Since I spend my days in the bastion of left-wing sentiment that is a typical postgraduate humanities program, my perceptions may be more than a bit skewed, but it seems to me that plenty of Australians see the situation of Aboriginal peoples, the detention camps for illegal immigrants, and prejudice toward non-white Australians and immigrants as obvious problems. These might not be majority perspectives, but I don't think that they're held by so small a minority as to be dismissed out of hand.

So I'm more than a little bit skeptical of Has-Been's proposal that the Democrats look into the "baby bonus" that the Liberal Party has implemented, although Has-Been does at least couch it in terms of supporting families, rather than posing breeding as a "patriotic duty" as he quotes Peter Costello, a leader of the Liberal Party, as having said. That sort of attitude veers perilously close to raving racism, and given the anxiety in the US about non-white immigration into a society that has been predominantly white, I think that a "baby bonus" could easily be seen (or spun) as a eugenicist policy. The Democratic Party has enough problems without involving itself in that sort of morass.

(Wow. I was going to try to write some sort of conclusion to tie everything together, but that just doesn't seem like its going to be possible without dragging this on for pages. So maybe its best to stop now, before I get any more tangential. Or spin off into a rant about immigration anxiety. Or get any hungrier, because that will just lead to crankiness. Little did the lovely DamselFish know what she was letting everyone in for when she sent me those links!)

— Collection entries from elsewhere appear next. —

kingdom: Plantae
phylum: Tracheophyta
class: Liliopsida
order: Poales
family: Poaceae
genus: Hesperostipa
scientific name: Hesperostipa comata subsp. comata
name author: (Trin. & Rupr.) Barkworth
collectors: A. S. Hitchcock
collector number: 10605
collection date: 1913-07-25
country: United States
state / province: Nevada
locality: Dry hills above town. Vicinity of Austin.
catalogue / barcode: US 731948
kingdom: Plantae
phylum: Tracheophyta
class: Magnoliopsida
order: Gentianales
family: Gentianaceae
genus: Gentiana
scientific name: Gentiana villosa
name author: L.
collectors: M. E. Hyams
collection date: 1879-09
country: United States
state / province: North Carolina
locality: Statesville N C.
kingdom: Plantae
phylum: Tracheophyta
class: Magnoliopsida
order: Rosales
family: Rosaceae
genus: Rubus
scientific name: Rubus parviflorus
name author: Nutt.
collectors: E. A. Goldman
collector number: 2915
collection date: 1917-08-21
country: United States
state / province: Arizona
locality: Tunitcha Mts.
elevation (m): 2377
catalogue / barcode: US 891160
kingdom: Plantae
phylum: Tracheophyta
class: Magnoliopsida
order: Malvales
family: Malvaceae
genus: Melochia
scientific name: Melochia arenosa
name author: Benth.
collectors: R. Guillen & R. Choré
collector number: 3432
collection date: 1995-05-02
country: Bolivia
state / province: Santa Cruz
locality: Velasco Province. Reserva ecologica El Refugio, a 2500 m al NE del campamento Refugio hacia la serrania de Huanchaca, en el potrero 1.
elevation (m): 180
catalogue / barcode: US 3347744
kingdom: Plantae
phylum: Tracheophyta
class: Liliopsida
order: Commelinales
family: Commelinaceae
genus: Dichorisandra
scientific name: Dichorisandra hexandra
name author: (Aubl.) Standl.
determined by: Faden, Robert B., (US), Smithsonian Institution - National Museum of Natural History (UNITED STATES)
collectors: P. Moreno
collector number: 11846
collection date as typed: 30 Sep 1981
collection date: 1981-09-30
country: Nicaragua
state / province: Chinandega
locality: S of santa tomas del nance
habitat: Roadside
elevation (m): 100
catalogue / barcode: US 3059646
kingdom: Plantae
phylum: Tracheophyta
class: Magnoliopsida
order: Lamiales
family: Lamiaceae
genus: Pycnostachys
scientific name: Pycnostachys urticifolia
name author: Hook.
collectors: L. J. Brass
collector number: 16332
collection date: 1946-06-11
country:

Just can't let it go: This story is still bugging me. I've got some stuff on corporations and psychopathic behavior that I'd like to get to, but I keep turning these articles, and my response to them, over and over in my head. I guess I'm feeling like I've barely scratched the surface of the issues involved here: globalization, demographic shifts, migration -- all major issues that I barely understand, but find deeply intriguing. And I suppose that I'm also anxious that I'm painting very shallow picture of certain issues in Australian society. I'm no expert, to be sure, and it's maybe a little too easy to look at a situation here and say, "oh, that's like this in the States", rather than going to the effort of understanding it in its own context. Not to say that drawing those parallels is necessarily invalid, but it does run the risk of obscuring a more complete and locally relevant picture. I have a feeling I'll be coming back later to many of the topics that I've touched on here, because they deserve far more attention than I'm able to give them right now. So I shouldn't harsh on Has-Been too much for skimming over the surface of the issues when I haven't delved into them myself. There's just so much to talk about and so little time right now in which to do it.